Abstract The viral antigen (Ag)-specific CD8+ cytotoxic T lymphocytes (CTLs) derived from pluripotent stem cells (PSCs), i.e., PSC-CTLs, have the ability to suppress the hepatitis B virus (HBV) infection. After adoptive transfer, PSC-CTLs can infiltrate into the liver to suppress HBV replication. Nevertheless, the mechanisms by which the viral Ag-specific PSC-CTLs provoke the antiviral response remain to be fully elucidated.

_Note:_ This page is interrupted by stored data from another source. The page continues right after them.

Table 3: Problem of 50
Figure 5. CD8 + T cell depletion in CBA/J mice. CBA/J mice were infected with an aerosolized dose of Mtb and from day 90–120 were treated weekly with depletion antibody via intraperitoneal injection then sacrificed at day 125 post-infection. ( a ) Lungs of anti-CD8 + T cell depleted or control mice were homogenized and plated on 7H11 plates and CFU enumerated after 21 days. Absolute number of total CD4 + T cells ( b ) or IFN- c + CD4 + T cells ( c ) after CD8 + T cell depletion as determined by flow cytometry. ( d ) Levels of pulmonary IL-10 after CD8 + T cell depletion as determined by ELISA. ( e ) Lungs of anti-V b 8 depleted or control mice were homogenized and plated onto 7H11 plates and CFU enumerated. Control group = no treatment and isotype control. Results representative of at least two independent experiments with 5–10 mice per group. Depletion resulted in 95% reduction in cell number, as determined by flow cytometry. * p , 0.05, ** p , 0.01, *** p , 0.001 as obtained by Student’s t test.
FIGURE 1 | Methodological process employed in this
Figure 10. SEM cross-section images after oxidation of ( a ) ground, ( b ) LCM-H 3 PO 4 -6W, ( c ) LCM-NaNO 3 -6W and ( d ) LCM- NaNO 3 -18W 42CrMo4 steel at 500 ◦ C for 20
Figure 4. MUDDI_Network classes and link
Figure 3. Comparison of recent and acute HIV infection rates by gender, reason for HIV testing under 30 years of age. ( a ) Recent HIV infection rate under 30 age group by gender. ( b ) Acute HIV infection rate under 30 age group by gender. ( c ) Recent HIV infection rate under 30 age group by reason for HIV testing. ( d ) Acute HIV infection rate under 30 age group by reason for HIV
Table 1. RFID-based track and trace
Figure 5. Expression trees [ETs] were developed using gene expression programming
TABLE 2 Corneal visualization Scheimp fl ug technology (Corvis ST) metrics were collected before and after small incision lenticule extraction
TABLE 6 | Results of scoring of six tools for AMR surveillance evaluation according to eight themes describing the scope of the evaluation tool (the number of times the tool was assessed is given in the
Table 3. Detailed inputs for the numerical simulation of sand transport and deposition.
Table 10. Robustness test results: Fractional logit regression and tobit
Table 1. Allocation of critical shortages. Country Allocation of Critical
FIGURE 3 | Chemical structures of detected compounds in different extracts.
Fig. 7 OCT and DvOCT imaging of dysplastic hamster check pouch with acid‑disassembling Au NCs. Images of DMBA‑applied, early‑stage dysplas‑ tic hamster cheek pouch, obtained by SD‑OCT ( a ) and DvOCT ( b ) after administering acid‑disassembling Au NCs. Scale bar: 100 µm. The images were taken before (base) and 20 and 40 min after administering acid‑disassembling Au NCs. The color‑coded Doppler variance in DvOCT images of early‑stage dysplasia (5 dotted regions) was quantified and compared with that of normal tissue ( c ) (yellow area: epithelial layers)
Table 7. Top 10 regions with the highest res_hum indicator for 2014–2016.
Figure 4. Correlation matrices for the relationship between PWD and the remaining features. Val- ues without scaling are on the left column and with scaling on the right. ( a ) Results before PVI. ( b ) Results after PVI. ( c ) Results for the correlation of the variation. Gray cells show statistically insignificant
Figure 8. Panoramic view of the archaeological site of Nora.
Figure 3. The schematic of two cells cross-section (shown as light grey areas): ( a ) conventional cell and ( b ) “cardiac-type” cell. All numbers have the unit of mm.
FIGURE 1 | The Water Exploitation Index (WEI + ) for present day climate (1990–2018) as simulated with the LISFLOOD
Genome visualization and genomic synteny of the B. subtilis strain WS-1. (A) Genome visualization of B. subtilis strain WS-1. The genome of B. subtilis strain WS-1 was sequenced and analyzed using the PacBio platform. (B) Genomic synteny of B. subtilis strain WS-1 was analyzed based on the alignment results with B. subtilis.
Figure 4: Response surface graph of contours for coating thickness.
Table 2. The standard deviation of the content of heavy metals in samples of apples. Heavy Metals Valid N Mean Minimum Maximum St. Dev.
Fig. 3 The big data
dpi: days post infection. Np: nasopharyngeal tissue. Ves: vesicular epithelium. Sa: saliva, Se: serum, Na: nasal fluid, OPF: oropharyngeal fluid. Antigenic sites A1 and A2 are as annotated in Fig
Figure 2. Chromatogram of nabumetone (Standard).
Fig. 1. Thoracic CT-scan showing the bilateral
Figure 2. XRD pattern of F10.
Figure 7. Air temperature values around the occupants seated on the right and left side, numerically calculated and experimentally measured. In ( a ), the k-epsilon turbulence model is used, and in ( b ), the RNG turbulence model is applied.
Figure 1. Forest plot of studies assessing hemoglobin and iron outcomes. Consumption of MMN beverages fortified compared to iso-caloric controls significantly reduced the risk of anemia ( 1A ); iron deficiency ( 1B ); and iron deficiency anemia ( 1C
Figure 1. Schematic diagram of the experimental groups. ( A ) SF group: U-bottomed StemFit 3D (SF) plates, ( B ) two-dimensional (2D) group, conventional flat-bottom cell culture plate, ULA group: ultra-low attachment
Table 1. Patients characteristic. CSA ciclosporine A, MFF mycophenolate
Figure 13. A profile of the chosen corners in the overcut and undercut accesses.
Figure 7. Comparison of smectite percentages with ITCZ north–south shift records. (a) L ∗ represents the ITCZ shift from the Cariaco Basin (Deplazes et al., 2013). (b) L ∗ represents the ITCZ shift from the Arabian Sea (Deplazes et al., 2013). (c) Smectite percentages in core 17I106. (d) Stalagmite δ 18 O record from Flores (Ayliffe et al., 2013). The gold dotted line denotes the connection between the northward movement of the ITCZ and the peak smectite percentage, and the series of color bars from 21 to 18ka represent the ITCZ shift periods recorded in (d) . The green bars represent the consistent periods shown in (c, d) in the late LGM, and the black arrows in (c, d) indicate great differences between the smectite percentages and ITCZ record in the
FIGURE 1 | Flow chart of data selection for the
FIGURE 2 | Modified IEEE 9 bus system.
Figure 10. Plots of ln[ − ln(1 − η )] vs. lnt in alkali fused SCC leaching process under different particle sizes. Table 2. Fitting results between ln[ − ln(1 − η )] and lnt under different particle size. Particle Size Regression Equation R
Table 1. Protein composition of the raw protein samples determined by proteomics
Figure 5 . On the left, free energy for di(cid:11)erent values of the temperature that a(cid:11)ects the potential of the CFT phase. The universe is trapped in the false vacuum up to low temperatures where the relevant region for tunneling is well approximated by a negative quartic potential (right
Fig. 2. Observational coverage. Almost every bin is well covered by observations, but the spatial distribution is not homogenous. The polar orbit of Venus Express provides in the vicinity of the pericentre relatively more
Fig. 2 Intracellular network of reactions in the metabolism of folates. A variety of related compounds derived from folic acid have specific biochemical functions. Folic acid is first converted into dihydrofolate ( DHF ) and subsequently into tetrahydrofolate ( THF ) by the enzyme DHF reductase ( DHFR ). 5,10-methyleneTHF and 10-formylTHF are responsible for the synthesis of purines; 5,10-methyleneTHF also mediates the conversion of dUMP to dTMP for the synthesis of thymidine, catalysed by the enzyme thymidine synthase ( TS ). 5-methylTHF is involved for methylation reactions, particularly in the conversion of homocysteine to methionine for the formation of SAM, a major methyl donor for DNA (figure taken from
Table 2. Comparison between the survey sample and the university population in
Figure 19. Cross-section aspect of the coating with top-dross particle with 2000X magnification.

In this study, we generated the functional HBV surface Ag-specific CTLs from the induced PSC (iPSCs), i.e., iPSC-CTLs, and investigated the underlying mechanisms of the CTL-mediated antiviral replication in a murine model. A hydrodynamic injection of an HBV expression plasmid, pAAV/HBV1.2, into the liver induced HBV replication in mice. We show that adoptive transfer of HBV surface Ag-specific iPSC-CTLs greatly suppressed the HBV replication in the liver and blood in the animal model and prevented the HBV surface Ag expression on hepatocytes. Furthermore, we demonstrate that the adoptive transfer significantly increased the migration of CD8+ T cells and the production of the antiviral cytokines (IFN-g, TNF-a) in the liver. These results indicate that the stem cell-derived tissue-associated CTLs can robustly accumulate in the liver and suppress the HBV replication through producing antiviral cytokine.